Actualités par Evelyne Salamero

L’office des statistiques italien (ISTAT) et celui du Royaume-Uni (ONS), équivalents de l’Insee, intégreront très officiellement les revenus générés par le trafic de drogue et la prostitution, ainsi que par la contrebande de tabac et d’alcool, dans le calcul du PIB (Produit intérieur brut). Ils le feront, ont-ils expliqué, en application du nouveau système européen de comptabilité (SEC). Adopté par le Conseil européen en juin 2013, il est censé être appliqué par tous les États membres de l’Union européenne à compter de septembre 2014. Leur taux de croissance en sera dopé et du même coup la proportion de leur dette et de leur déficit public par rapport au PIB diminuera, ce qui leur permettra de rester beaucoup plus facilement dans les clous imposés par les traités européens (une dette à 60% et un déficit public à 3% du PIB).

La france choisirait la double comptabilité

La France s’oriente, elle, vers... une double comptabilité. Elle intégrerait les revenus issus des activités illégales dans les statistiques qu’elle transmet à la Commission européenne, mais elle n’en tiendrait pas compte pour la publication nationale de ses comptes. Un choix qu’autorise le règlement européen.

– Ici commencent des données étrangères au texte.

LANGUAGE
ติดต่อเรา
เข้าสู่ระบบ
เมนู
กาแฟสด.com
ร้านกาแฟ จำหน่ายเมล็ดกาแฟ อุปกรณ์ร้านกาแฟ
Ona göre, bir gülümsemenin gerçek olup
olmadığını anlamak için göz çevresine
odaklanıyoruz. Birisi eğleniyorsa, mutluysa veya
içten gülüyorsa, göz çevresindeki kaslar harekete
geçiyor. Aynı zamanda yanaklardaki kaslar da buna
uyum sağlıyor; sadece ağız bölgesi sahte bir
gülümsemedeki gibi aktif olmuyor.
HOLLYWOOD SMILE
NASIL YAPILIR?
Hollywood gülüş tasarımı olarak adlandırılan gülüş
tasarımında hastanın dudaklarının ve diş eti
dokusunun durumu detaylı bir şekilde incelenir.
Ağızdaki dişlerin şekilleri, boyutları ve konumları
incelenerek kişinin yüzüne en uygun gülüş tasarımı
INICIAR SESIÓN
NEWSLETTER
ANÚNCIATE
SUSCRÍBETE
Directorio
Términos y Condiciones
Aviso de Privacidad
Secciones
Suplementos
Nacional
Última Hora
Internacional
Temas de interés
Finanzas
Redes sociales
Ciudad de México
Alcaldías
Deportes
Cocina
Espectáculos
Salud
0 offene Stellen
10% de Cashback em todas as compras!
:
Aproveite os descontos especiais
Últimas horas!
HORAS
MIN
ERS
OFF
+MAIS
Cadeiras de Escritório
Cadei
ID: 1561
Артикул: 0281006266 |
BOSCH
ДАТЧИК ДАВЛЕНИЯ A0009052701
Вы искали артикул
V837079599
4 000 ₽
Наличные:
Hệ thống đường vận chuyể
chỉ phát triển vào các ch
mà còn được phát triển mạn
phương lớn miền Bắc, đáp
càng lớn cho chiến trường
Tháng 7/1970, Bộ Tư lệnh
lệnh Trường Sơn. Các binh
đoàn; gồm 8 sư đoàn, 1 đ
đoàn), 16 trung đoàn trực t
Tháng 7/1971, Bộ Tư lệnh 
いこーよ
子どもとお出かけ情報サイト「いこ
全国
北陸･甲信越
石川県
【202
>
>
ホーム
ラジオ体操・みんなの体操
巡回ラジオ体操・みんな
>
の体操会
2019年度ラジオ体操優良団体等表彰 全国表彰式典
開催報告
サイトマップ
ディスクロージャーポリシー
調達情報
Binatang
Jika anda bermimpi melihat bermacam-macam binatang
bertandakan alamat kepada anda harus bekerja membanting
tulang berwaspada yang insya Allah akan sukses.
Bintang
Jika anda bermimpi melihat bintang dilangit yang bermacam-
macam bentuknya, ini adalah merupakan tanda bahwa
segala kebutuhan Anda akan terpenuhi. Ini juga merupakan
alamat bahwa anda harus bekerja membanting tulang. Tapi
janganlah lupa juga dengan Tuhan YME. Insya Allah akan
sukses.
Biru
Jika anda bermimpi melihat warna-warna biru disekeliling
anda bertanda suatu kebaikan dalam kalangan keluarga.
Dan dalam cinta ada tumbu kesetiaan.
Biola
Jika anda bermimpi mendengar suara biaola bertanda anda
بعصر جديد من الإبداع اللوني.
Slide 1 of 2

En réalité, si l’affaire fait grand bruit aujourd’hui, elle n’a rien de nouveau. Le Système européen de comptabilité prévoit –depuis 1996– la prise en compte des activités illégales dans le calcul du PIB (SEC 1995) par tous les États membres. Sa version modifiée, adoptée en juin dernier par les chefs d’État et de gouvernement européens (SEC 2010), ne fait que confirmer cette disposition. Il s’agit d’agir en conformité avec l’ONU, qui depuis 1993 recommande l’inclusion des activités productives illégales dans le PIB. Avec pour objectif affiché de comparer plus précisément les situations de pays dont les législations diffèrent, les mêmes activités étant illégales dans les uns et pas dans les autres. Mais aujourd’hui, la remise sur le devant de la scène de ce mode de calcul constitue surtout une véritable aubaine pour des États européens en mal de croissance et obsédés par la réduction de leur déficit, ainsi que... pour le budget de l’Union européenne puisque la contribution des pays est évaluée en fonction de leur PIB.